能天気な私といえども、容易ならない現実を突き付けられた感がいたしました。私はまだ退院したばかり。杖にすがってやっと立っている状態です。

思わず身震いがいたしました。しかし当のご本人様はうつらうつら。ただ、今は周りが見えているのやらいないやら・・・。

ふと目を覚ますと、ベッドの主は、ひとしきりあちらこちらを確認するように目を泳がせています。真夜中であっても、看護師さんは相変わらず忙しそうに小走りに走り回っていました。

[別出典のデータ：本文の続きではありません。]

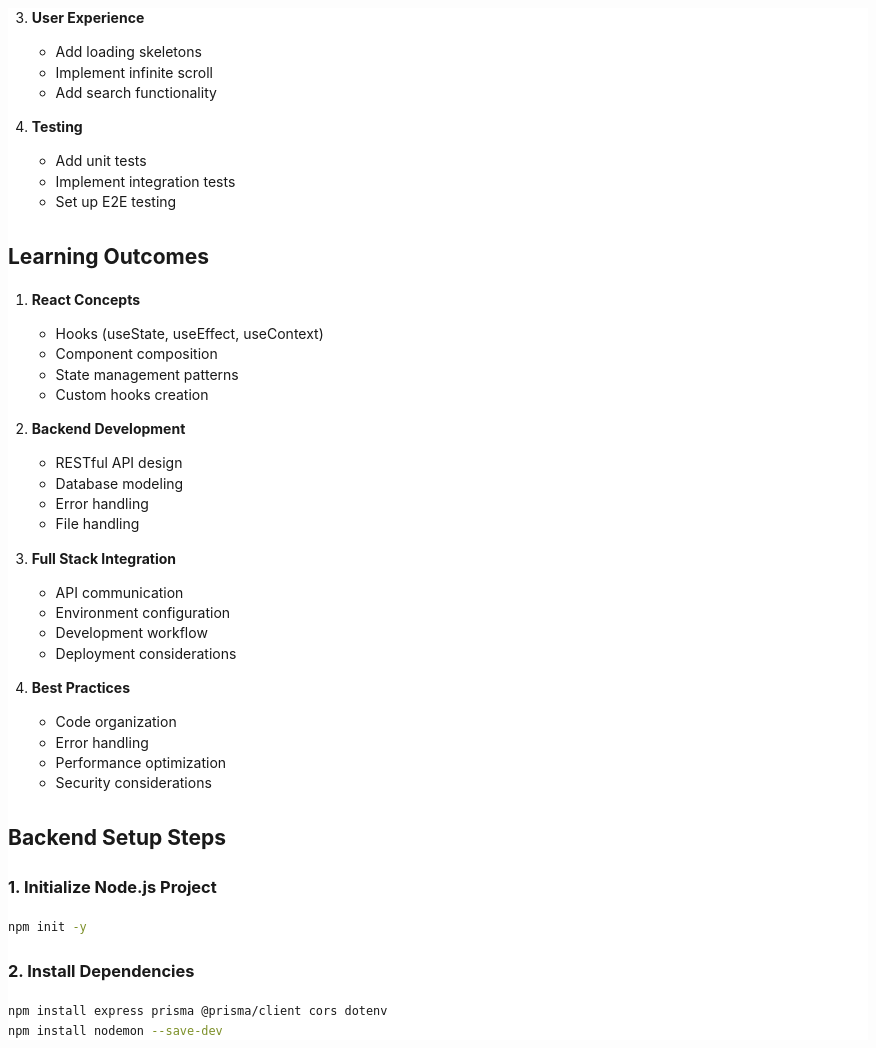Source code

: 3. **User Experience**

   - Add loading skeletons
   - Implement infinite scroll
   - Add search functionality

4. **Testing**
   - Add unit tests
   - Implement integration tests
   - Set up E2E testing

## Learning Outcomes

1. **React Concepts**

   - Hooks (useState, useEffect, useContext)
   - Component composition
   - State management patterns
   - Custom hooks creation

2. **Backend Development**

   - RESTful API design
   - Database modeling
   - Error handling
   - File handling

3. **Full Stack Integration**

   - API communication
   - Environment configuration
   - Development workflow
   - Deployment considerations

4. **Best Practices**
   - Code organization
   - Error handling
   - Performance optimization
   - Security considerations

## Backend Setup Steps

### 1. Initialize Node.js Project

```bash
npm init -y
```

### 2. Install Dependencies

```bash
npm install express prisma @prisma/client cors dotenv
npm install nodemon --save-dev
```
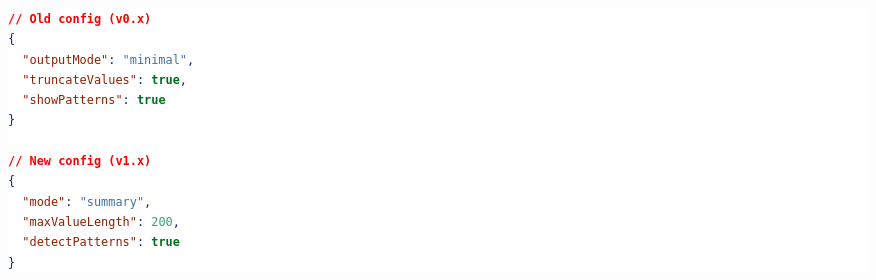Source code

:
 ```json
// Old config (v0.x)
{
  "outputMode": "minimal",
  "truncateValues": true,
  "showPatterns": true
}

// New config (v1.x)
{
  "mode": "summary",
  "maxValueLength": 200,
  "detectPatterns": true
}
```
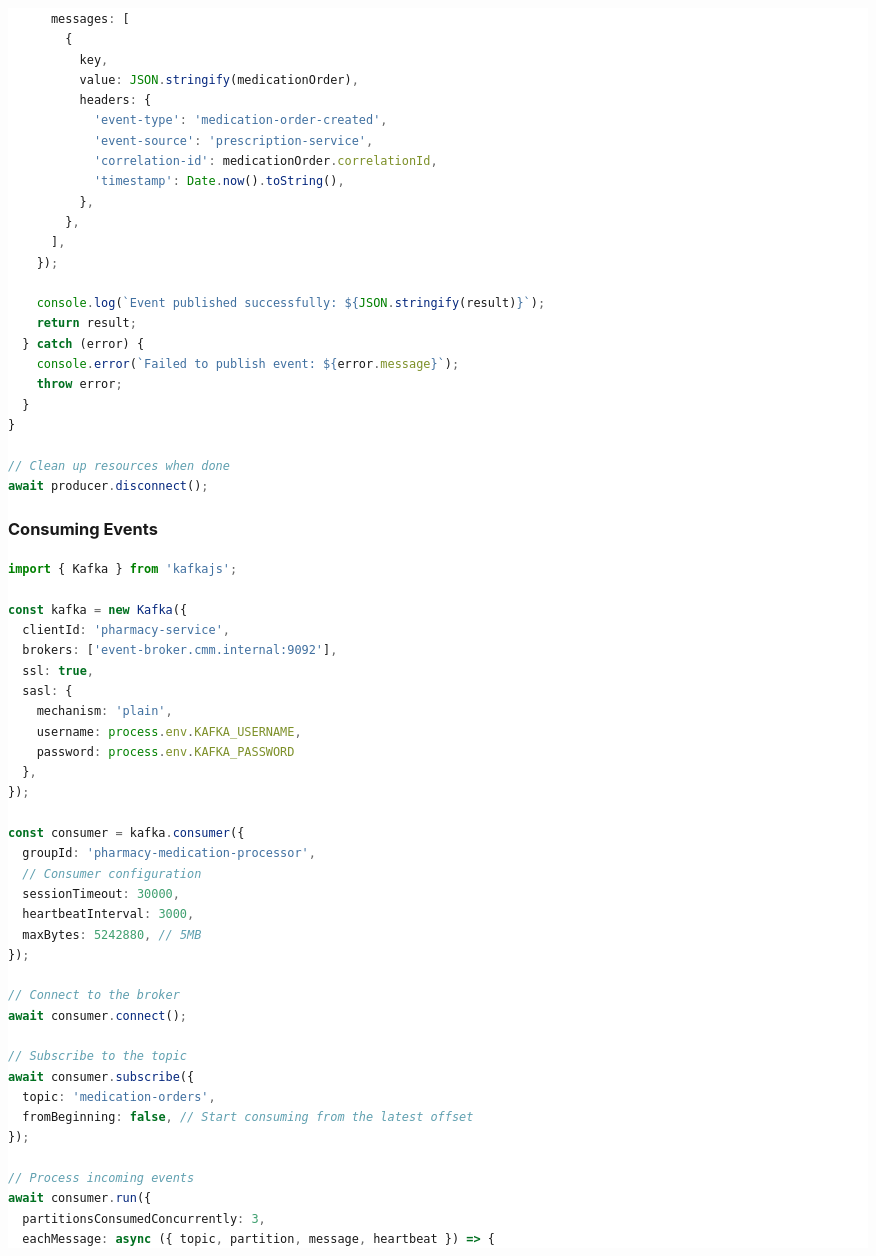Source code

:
 ```typescript
      messages: [
        {
          key,
          value: JSON.stringify(medicationOrder),
          headers: {
            'event-type': 'medication-order-created',
            'event-source': 'prescription-service',
            'correlation-id': medicationOrder.correlationId,
            'timestamp': Date.now().toString(),
          },
        },
      ],
    });
    
    console.log(`Event published successfully: ${JSON.stringify(result)}`);
    return result;
  } catch (error) {
    console.error(`Failed to publish event: ${error.message}`);
    throw error;
  }
}

// Clean up resources when done
await producer.disconnect();
```

### Consuming Events

```typescript
import { Kafka } from 'kafkajs';

const kafka = new Kafka({
  clientId: 'pharmacy-service',
  brokers: ['event-broker.cmm.internal:9092'],
  ssl: true,
  sasl: {
    mechanism: 'plain',
    username: process.env.KAFKA_USERNAME,
    password: process.env.KAFKA_PASSWORD
  },
});

const consumer = kafka.consumer({
  groupId: 'pharmacy-medication-processor',
  // Consumer configuration
  sessionTimeout: 30000,
  heartbeatInterval: 3000,
  maxBytes: 5242880, // 5MB
});

// Connect to the broker
await consumer.connect();

// Subscribe to the topic
await consumer.subscribe({
  topic: 'medication-orders',
  fromBeginning: false, // Start consuming from the latest offset
});

// Process incoming events
await consumer.run({
  partitionsConsumedConcurrently: 3,
  eachMessage: async ({ topic, partition, message, heartbeat }) => {
```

看護師さんが私の杖にすがりついて立っている不安定な姿を見て、安定の良い、座り心地の良さそうな大きな椅子をお持ちくださり、夫と視線が揃えられる位置に椅子をセットしてくださいました。本当にその気配りを心からありがたいと思いました。

娘から、夕べから今までの経過とともに、介護関係の方から、娘が疲れないようにと、そっとジュースとチョコレートをいただいたとの報告も受け、この忙しい緊張した最中、いつ、いかなる時にも弱者を思い遣る心を忘れないというその行き届いたお心遣いに『医』の根源を見た思いがいたしました。

大きな心がこういう時必要なのだとこの歳になって初めて気づかされました。呑気な自分が恥ずかしくなりました。お粗末なことでした。お心遣いありがとうございました。

本人は相変わらず、ただうつらうつらしています。時々目を開けはするものの、その間隔が狭まって、ほとんど目を開けなくなってしまいました。

病室のみなさんは、黙って堀内の手を握りしめ、お帰りになられます。みなさんはそれぞれ心の中で今までの思い出などをお話になっているようで、そばにいる私は身の引き締まる思いを感じました。

そばの計器は、これらの緊迫した空気に関係なく、律義に値を間断なく刻んでおります。